AIM OF THE EXERCISE: Word for word, restate the lines that run from the line containing "Document page, 1241x1754 pixels." to the last line of the records below.

MATERIAL SHOWN:
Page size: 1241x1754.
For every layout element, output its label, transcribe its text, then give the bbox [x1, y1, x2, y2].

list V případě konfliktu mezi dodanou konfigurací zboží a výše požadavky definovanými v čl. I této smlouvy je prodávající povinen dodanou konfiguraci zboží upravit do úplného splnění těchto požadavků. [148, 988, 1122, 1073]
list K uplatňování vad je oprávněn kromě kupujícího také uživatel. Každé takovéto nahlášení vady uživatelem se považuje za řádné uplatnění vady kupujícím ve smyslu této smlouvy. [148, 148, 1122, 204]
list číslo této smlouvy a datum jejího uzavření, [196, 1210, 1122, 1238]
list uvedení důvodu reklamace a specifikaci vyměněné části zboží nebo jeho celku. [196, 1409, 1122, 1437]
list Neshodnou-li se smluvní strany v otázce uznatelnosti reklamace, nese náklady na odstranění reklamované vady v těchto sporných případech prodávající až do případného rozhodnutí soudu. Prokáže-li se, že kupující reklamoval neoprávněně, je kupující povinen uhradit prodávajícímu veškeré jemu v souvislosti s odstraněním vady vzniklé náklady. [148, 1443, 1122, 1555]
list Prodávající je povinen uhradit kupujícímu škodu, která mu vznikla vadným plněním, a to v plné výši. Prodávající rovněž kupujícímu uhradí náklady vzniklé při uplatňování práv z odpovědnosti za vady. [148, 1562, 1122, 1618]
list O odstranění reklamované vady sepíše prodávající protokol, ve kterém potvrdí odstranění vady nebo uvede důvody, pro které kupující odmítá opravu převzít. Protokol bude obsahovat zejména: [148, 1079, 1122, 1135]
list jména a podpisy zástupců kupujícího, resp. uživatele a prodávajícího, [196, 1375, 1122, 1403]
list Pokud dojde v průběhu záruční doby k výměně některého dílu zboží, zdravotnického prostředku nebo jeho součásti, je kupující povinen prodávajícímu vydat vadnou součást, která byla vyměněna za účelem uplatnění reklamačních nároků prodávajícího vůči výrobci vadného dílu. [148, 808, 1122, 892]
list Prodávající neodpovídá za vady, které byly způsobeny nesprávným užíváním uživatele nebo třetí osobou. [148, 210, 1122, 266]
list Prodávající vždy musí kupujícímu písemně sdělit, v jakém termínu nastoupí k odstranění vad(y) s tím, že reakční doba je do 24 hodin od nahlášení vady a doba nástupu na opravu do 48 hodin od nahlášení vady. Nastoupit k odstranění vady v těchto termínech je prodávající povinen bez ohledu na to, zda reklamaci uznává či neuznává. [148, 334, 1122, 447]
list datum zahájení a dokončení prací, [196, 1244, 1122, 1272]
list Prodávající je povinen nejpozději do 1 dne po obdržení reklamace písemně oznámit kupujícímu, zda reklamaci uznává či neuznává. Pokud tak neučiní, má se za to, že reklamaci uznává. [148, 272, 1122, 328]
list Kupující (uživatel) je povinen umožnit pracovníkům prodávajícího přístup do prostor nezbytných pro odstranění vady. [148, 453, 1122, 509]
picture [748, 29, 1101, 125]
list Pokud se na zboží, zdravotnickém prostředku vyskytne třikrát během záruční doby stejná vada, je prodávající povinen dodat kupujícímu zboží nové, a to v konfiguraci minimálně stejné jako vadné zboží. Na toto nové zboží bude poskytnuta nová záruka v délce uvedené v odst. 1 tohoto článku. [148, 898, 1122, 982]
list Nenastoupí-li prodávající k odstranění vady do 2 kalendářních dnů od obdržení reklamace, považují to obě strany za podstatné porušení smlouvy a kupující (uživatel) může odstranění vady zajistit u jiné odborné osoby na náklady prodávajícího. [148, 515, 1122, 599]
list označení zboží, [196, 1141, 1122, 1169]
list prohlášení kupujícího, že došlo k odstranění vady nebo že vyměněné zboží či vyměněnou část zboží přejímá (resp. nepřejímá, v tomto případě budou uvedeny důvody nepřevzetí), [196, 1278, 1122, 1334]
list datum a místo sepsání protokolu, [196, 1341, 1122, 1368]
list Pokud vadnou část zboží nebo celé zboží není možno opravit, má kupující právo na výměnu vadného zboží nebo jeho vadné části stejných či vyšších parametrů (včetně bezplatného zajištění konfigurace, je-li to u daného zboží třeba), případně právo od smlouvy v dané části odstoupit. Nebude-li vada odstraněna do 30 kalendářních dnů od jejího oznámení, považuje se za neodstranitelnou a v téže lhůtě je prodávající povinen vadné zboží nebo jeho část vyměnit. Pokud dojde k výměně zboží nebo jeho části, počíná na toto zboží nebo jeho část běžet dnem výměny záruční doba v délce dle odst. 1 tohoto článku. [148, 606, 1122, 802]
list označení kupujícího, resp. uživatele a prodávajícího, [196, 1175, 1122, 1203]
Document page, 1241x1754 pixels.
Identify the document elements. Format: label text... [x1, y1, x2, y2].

TASK OUTPUT:
Document page, 1241x1754 pixels.
Identify the document elements. Format: label text... [x1, y1, x2, y2].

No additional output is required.